Top of SOURCE RECORDS

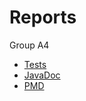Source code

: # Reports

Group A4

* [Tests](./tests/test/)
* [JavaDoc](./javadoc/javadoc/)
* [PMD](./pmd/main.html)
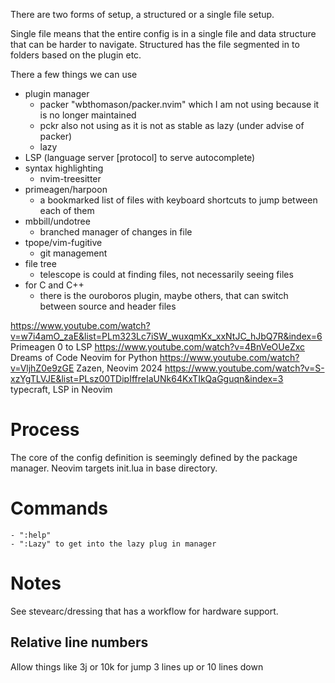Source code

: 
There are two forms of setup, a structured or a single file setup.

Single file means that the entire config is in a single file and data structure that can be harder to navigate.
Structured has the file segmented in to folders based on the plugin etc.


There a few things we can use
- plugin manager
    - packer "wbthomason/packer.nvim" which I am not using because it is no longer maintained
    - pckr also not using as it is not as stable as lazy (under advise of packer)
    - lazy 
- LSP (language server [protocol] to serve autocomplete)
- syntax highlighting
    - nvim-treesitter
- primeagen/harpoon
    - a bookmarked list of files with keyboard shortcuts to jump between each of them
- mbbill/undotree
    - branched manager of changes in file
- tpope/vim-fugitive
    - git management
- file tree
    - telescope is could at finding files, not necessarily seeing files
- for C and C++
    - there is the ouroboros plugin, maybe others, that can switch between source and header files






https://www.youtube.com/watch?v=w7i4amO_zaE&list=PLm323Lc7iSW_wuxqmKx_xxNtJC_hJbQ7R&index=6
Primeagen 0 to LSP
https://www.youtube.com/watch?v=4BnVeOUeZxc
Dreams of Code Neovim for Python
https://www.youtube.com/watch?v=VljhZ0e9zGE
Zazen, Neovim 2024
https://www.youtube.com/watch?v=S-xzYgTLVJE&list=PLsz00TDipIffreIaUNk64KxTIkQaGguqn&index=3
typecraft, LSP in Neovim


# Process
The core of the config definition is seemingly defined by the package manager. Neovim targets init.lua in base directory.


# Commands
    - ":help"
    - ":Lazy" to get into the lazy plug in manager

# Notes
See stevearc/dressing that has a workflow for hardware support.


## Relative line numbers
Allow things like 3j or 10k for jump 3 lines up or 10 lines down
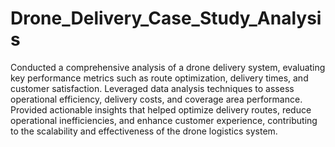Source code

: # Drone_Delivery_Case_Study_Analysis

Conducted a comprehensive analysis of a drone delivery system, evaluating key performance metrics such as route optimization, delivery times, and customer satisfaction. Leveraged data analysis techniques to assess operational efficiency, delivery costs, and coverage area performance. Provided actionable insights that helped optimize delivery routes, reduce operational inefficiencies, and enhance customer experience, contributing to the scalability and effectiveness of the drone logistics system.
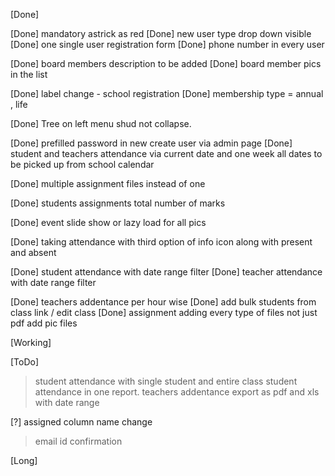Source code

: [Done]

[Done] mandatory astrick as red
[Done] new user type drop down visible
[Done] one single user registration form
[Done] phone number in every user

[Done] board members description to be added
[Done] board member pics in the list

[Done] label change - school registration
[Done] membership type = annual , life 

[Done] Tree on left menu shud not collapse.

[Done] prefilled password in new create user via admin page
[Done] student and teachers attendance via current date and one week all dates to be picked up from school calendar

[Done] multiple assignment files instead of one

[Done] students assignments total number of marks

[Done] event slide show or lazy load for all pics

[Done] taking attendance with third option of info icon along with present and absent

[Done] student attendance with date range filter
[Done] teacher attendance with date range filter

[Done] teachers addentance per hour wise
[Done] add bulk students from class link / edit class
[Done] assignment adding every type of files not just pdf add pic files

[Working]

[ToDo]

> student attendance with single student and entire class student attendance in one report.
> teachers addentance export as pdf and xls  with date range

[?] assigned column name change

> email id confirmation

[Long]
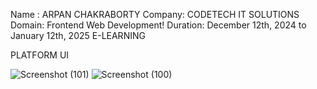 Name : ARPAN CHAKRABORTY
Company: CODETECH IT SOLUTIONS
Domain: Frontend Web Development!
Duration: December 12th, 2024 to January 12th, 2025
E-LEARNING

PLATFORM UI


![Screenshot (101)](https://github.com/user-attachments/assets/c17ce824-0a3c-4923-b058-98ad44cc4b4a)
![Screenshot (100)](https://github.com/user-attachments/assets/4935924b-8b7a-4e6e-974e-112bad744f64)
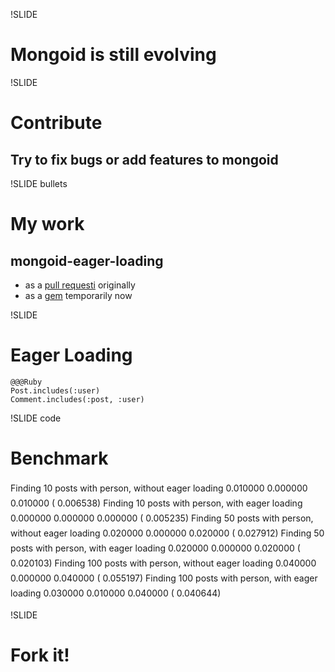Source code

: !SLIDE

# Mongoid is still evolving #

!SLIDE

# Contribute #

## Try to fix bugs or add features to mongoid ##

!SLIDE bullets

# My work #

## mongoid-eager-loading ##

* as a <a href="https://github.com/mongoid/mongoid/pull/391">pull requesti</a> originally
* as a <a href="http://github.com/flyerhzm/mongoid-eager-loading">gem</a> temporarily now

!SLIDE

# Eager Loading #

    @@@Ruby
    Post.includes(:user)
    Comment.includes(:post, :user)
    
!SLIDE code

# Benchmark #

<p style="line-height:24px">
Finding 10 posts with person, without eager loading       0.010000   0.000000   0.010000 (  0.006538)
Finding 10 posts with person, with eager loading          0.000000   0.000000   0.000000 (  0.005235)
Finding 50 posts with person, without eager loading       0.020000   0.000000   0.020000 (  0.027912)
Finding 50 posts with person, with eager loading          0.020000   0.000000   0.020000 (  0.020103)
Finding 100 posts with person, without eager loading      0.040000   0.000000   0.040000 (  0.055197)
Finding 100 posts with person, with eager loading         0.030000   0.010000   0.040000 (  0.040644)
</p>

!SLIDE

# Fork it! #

Bottom of SOURCE RECORDS

> [REQUEST]:
Turn the stretch of the data from the line containing "email id confirmation" through the line containing "# Benchmark #" into a Markdown table with the columns Row and Line, numbering each line and skipping blank ones. Leave the pictures out of the answer.

> [FINISHED TASK]:
| Row | Line |
|---|---|
| 1 | > email id confirmation |
| 2 | [Long] |
| 3 |  Name : ARPAN CHAKRABORTY |
| 4 | Company: CODETECH IT SOLUTIONS |
| 5 | Domain: Frontend Web Development! |
| 6 | Duration: December 12th, 2024 to January 12th, 2025 |
| 7 | E-LEARNING |
| 8 | PLATFORM UI |
| 9 | ![Screenshot (101)](https://github.com/user-attachments/assets/c17ce824-0a3c-4923-b058-98ad44cc4b4a) |
| 10 | ![Screenshot (100)](https://github.com/user-attachments/assets/4935924b-8b7a-4e6e-974e-112bad744f64) |
| 11 | Source code |
| 12 | : !SLIDE |
| 13 | # Mongoid is still evolving # |
| 14 | !SLIDE |
| 15 | # Contribute # |
| 16 | ## Try to fix bugs or add features to mongoid ## |
| 17 | !SLIDE bullets |
| 18 | # My work # |
| 19 | ## mongoid-eager-loading ## |
| 20 | * as a <a href="https://github.com/mongoid/mongoid/pull/391">pull requesti</a> originally |
| 21 | * as a <a href="http://github.com/flyerhzm/mongoid-eager-loading">gem</a> temporarily now |
| 22 | !SLIDE |
| 23 | # Eager Loading # |
| 24 |     @@@Ruby |
| 25 |     Post.includes(:user) |
| 26 |     Comment.includes(:post, :user) |
| 27 | !SLIDE code |
| 28 | # Benchmark # |